Some herbs can easily grow at home backyard:
Coriander /Dhania, Spear Mint/Pudina, Curry Leaves/ Kadi Patta, Dill/ Sowa Bhaji, Rosemary, Basil, Peppermint, Chives, Sage, Dill, Fennel, Mint, Parsley, and Sage
Herbs respond well to harvesting, and will actually grow thicker & bushier with frequent snipping. For best results, harvest in the morning time using a pair of garden shears or kitchen scissors. Never remove more than one-third of the plant, so that it can recuperate & continue growing throughout the season. And, know that herbs taste best before flowering. By pinching back basil as soon as you see blooms beginning to form, for instance, extend the herb’s harvest life.
There are a few different drying processes that can use before storing your herbs. The drying process is just as important as the cultivation of the plant as much oils & flavors can be lost during the process.
Air drying involves simply hanging the plants upside down for about 1 to 2 weeks and is the traditional means of herb drying.

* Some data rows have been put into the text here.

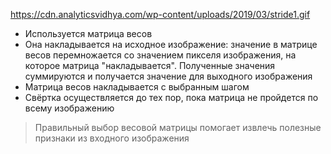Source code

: https://cdn.analyticsvidhya.com/wp-content/uploads/2019/03/stride1.gif

- Используется матрица весов
- Она накладывается на исходное изображение: значение в матрице весов перемножается со значением пикселя изображения, на которое матрица "накладывается". Полученные значения суммируются и получается значение для выходного изображения
- Матрица весов накладывается с выбранным шагом
- Свёртка осуществляется до тех пор, пока матрица не пройдется по всему изображению

> Правильный выбор весовой матрицы помогает извлечь полезные признаки из входного изображения

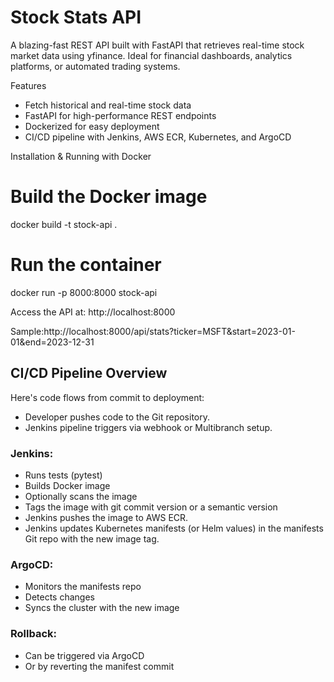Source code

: # Stock Stats API

A blazing-fast REST API built with FastAPI that retrieves real-time stock market data using yfinance. Ideal for financial dashboards, analytics platforms, or automated trading systems.

Features

- Fetch historical and real-time stock data
- FastAPI for high-performance REST endpoints
- Dockerized for easy deployment
- CI/CD pipeline with Jenkins, AWS ECR, Kubernetes, and ArgoCD

Installation & Running with Docker

# Build the Docker image

docker build -t stock-api .

# Run the container

docker run -p 8000:8000 stock-api

Access the API at: http://localhost:8000

Sample:http://localhost:8000/api/stats?ticker=MSFT&start=2023-01-01&end=2023-12-31

## CI/CD Pipeline Overview

Here's code flows from commit to deployment:

- Developer pushes code to the Git repository.
- Jenkins pipeline triggers via webhook or Multibranch setup.

### Jenkins:

- Runs tests (pytest)
- Builds Docker image
- Optionally scans the image
- Tags the image with git commit version or a semantic version
- Jenkins pushes the image to AWS ECR.
- Jenkins updates Kubernetes manifests (or Helm values) in the manifests Git repo with the new image tag.

### ArgoCD:

- Monitors the manifests repo
- Detects changes
- Syncs the cluster with the new image

### Rollback:

- Can be triggered via ArgoCD
- Or by reverting the manifest commit
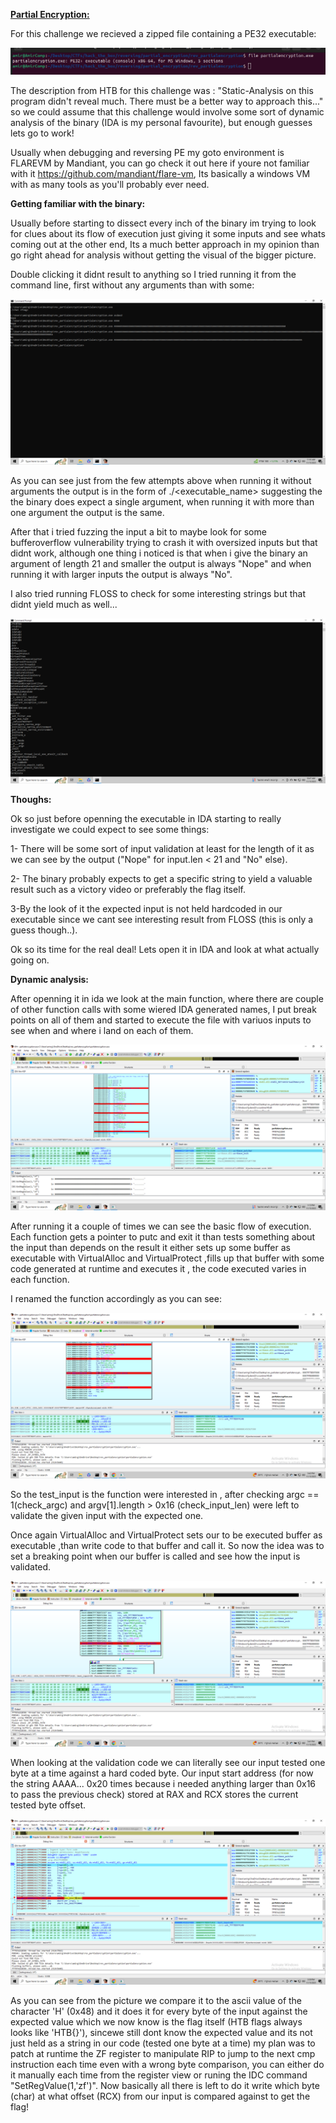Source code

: **<u>Partial Encryption:</u>**

For this challenge we recieved a zipped file containing a PE32 executable:

![Image](src/1.png)

The description from HTB for this challenge was :
"Static-Analysis on this program didn't reveal much. There must be a better way to approach this..." so we could assume that this challenge would involve some sort of dynamic analysis of the binary (IDA is my personal favourite), but enough guesses lets go to work!

Usually when debugging and reversing PE my goto environment is FLAREVM by Mandiant, you can go check it out here if youre not familiar with it https://github.com/mandiant/flare-vm, Its basically a windows VM with as many tools as you'll probably ever need.



**Getting familiar with the binary:**

Usually before starting to dissect every inch of the binary im trying to look for clues about its flow of execution just giving it some inputs and see whats coming out at the other end, Its a much better approach in my opinion than go right ahead for analysis without getting the visual of the bigger picture.

Double clicking it didnt result to anything so I tried running it from the command line, first without any arguments than with some:

![Image](src/9.png)

As you can see just from the few attempts above when running it without arguments the output is in the form of ./<executable_name> <argument1>  suggesting the the binary does expect a single argument, when running it with more than one argument the output is the same.

After that i tried fuzzing the input a bit to maybe look for some bufferoverflow vulnerability trying to crash it with oversized inputs but that didnt work, although one thing i noticed is that when i give the binary an argument of length 21 and smaller the output is always "Nope" and when running it with larger inputs the output is always "No".

I also tried running FLOSS to check for some interesting strings but that didnt yield much as well...

![Image](src/2.png)

**Thoughs:**

Ok so just before openning the executable in IDA starting to really investigate we could expect to see some things:

1- There will be some sort of input validation at least for the length of it as we can see by the output ("Nope" for input.len < 21 and "No" else).

2- The binary probably expects to get a specific string to yield a valuable result such as a victory video or preferably the flag itself.

3-By the look of it the expected input is not held hardcoded in our executable since we cant see interesting result from FLOSS (this is only a guess though..).

Ok so its time for the real deal! Lets open it in IDA and look at what actually going on.



 **Dynamic analysis:**

After openning it in ida we look at the main function, where there are couple of other function calls with some wiered IDA generated names, I put break points on all of them and started to execute the file with variuos inputs to see when and where i land on each of them.

![Image](src/13.png)



After running it a couple of times we can see the basic flow of execution.
Each function gets a pointer to putc and exit it than tests something about the input than depends on the result it either sets up some buffer as executable with VirtualAlloc and VirtualProtect ,fills up that buffer with some code generated at runtime and executes it , the code executed varies in each function.

I renamed the function accordingly as you can see:

![Image](src/22.png)

So the test_input is the function were interested in , after checking argc == 1(check_argc) and argv[1].length > 0x16 (check_input_len) were left to validate the given input with the expected one.

Once again VirtualAlloc and VirtualProtect sets our to be executed buffer as executable ,than write code to that buffer and call it. So now the idea was to set a breaking point when our buffer is called and see how the input is validated.

![Image](src/21.png)

When looking at the validation code we can literally see our input tested one byte at a time against a hard coded byte.
Our input start address (for now the string AAAA... 0x20 times because i needed anything larger than 0x16 to pass the previous check) stored at RAX and RCX stores the current tested byte offset.

![Image](src/20.png)

As you can see from the picture we compare it to the ascii value of the character 'H' (0x48) and it does it for every byte of the input against the expected value which we now know is the flag itself (HTB flags always looks like 'HTB{<random bytes>}'), sincewe still dont know the expected value and its not just held as a string in our code (tested one byte at a time) my plan was to patch at runtime the ZF register to manipulate RIP to jump to the next cmp instruction each time even with a wrong byte comparison, you can either do it manually each time from the register view or runing the IDC command "SetRegValue(1,'zf')".
Now basically all there is left to do it write which byte (char) at what offset (RCX) from our input is compared against to get the flag!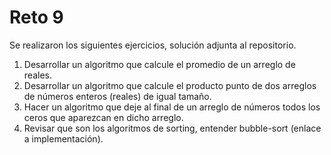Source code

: # Reto 9
Se realizaron los siguientes ejercicios, solución adjunta al repositorio.
1. Desarrollar un algoritmo que calcule el promedio de un arreglo de reales.
2. Desarrollar un algoritmo que calcule el producto punto de dos arreglos de números enteros (reales) de igual tamaño.
3. Hacer un algoritmo que deje al final de un arreglo de números todos los ceros que aparezcan en dicho arreglo.
4. Revisar que son los algoritmos de sorting, entender bubble-sort (enlace a implementación).
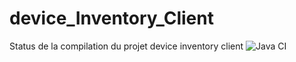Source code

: # device_Inventory_Client

Status de la compilation du projet device inventory client ![Java CI](https://github.com/Device-Inventory/device_Inventory_Client/workflows/Java%20CI/badge.svg)
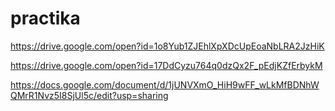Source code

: # practika
https://drive.google.com/open?id=1o8Yub1ZJEhlXpXDcUpEoaNbLRA2JzHiK


https://drive.google.com/open?id=17DdCyzu764q0dzQx2F_pEdjKZfErbykM


https://docs.google.com/document/d/1jUNVXmO_HiH9wFF_wLkMfBDNhWQMrR1Nvz5I8SjUl5c/edit?usp=sharing
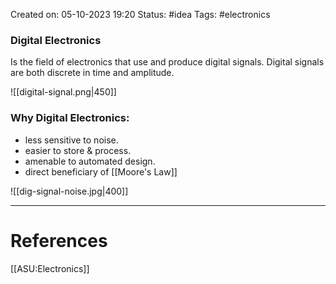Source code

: Created on: 05-10-2023 19:20
Status: #idea
Tags: #electronics 
### Digital Electronics
Is the field of electronics that use and produce digital signals. Digital signals are both discrete in time and amplitude.

![[digital-signal.png|450]]

### Why Digital Electronics:
- less sensitive to noise.
- easier to store & process.
- amenable to automated design.
- direct beneficiary of [[Moore's Law]]

![[dig-signal-noise.jpg|400]]

-----------------
# References
[[ASU:Electronics]]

This process is favored by most people because as the plant hangs upside down the oils & flavor are pulled into the leaves by gravity.
Place the harvested plants in a paper bag will help them retain their oils while gradually letting unwanted moisture evaporate. Placing them in the dark while the dry will ensure a high flavor herb.
Oven drying can be completed using either a conventional oven or a microwave oven. This is done by cooking the harvested leaves for a short period of time, for a conventional oven this is done on a low heat for 2 to 4 hours, for a microwave oven, they are cooked for about 3 to 4 minutes.
Salt drying involves placing harvested leaves in a tray of non-iodized table salt for about 2 to 4 weeks. This process can only be used on “non-hairy” leaves but can result in a uniquely flavored herb. After drying, the herbs are then clean, free from any remaining salt, and are then stored in a glass container.
After the drying process, all herbs must be either ground down to fine powder or they can store in air-tight containers.
For about the first week of storage, it is very important to inspect the stored herbs daily to see if there are any signs of moisture, such as water droplets within the container, or at worst, growing mold.
That’s all guys about growing herbs in backyard of your home garden. Keep gardening!.